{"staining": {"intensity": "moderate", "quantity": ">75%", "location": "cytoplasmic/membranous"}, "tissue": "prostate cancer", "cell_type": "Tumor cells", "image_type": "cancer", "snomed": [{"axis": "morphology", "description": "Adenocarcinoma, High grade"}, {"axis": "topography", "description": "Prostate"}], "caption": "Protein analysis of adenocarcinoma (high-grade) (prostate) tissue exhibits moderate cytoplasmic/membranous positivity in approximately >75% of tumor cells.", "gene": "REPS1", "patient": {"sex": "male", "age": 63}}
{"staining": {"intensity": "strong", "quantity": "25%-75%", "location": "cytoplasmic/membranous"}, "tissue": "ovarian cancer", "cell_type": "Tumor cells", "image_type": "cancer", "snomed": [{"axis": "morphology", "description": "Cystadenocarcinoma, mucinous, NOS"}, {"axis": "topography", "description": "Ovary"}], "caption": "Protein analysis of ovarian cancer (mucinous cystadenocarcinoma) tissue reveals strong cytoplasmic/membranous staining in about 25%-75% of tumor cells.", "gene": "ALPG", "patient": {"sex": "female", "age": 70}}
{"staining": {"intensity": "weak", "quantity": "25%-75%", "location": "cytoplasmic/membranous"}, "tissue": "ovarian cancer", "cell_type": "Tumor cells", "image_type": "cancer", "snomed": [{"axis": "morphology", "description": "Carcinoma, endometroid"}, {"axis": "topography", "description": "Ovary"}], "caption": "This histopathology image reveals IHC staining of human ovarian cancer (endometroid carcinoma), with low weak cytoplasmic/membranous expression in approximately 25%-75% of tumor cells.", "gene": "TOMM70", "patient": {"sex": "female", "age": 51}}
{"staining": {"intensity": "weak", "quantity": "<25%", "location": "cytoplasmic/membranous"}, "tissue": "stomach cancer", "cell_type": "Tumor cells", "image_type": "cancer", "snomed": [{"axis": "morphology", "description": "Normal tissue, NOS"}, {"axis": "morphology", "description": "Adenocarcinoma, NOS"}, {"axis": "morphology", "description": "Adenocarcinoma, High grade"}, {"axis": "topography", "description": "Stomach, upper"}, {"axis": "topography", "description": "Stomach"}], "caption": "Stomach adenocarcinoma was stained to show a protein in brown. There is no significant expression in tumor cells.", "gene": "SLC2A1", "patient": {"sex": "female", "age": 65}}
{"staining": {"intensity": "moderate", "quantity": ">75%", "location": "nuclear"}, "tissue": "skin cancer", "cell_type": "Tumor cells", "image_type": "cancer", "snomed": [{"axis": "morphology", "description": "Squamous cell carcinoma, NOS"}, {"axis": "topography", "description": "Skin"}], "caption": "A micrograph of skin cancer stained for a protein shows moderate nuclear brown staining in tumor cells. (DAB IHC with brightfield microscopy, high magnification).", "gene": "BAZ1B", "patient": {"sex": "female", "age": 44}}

● ● ● ●

Problem statement:
Nothing should be altered. Set down all the data again.

Answer below:
{"staining": {"intensity": "moderate", "quantity": ">75%", "location": "cytoplasmic/membranous"}, "tissue": "prostate cancer", "cell_type": "Tumor cells", "image_type": "cancer", "snomed": [{"axis": "morphology", "description": "Adenocarcinoma, High grade"}, {"axis": "topography", "description": "Prostate"}], "caption": "Protein analysis of adenocarcinoma (high-grade) (prostate) tissue exhibits moderate cytoplasmic/membranous positivity in approximately >75% of tumor cells.", "gene": "REPS1", "patient": {"sex": "male", "age": 63}}
{"staining": {"intensity": "strong", "quantity": "25%-75%", "location": "cytoplasmic/membranous"}, "tissue": "ovarian cancer", "cell_type": "Tumor cells", "image_type": "cancer", "snomed": [{"axis": "morphology", "description": "Cystadenocarcinoma, mucinous, NOS"}, {"axis": "topography", "description": "Ovary"}], "caption": "Protein analysis of ovarian cancer (mucinous cystadenocarcinoma) tissue reveals strong cytoplasmic/membranous staining in about 25%-75% of tumor cells.", "gene": "ALPG", "patient": {"sex": "female", "age": 70}}
{"staining": {"intensity": "weak", "quantity": "25%-75%", "location": "cytoplasmic/membranous"}, "tissue": "ovarian cancer", "cell_type": "Tumor cells", "image_type": "cancer", "snomed": [{"axis": "morphology", "description": "Carcinoma, endometroid"}, {"axis": "topography", "description": "Ovary"}], "caption": "This histopathology image reveals IHC staining of human ovarian cancer (endometroid carcinoma), with low weak cytoplasmic/membranous expression in approximately 25%-75% of tumor cells.", "gene": "TOMM70", "patient": {"sex": "female", "age": 51}}
{"staining": {"intensity": "weak", "quantity": "<25%", "location": "cytoplasmic/membranous"}, "tissue": "stomach cancer", "cell_type": "Tumor cells", "image_type": "cancer", "snomed": [{"axis": "morphology", "description": "Normal tissue, NOS"}, {"axis": "morphology", "description": "Adenocarcinoma, NOS"}, {"axis": "morphology", "description": "Adenocarcinoma, High grade"}, {"axis": "topography", "description": "Stomach, upper"}, {"axis": "topography", "description": "Stomach"}], "caption": "Stomach adenocarcinoma was stained to show a protein in brown. There is no significant expression in tumor cells.", "gene": "SLC2A1", "patient": {"sex": "female", "age": 65}}
{"staining": {"intensity": "moderate", "quantity": ">75%", "location": "nuclear"}, "tissue": "skin cancer", "cell_type": "Tumor cells", "image_type": "cancer", "snomed": [{"axis": "morphology", "description": "Squamous cell carcinoma, NOS"}, {"axis": "topography", "description": "Skin"}], "caption": "A micrograph of skin cancer stained for a protein shows moderate nuclear brown staining in tumor cells. (DAB IHC with brightfield microscopy, high magnification).", "gene": "BAZ1B", "patient": {"sex": "female", "age": 44}}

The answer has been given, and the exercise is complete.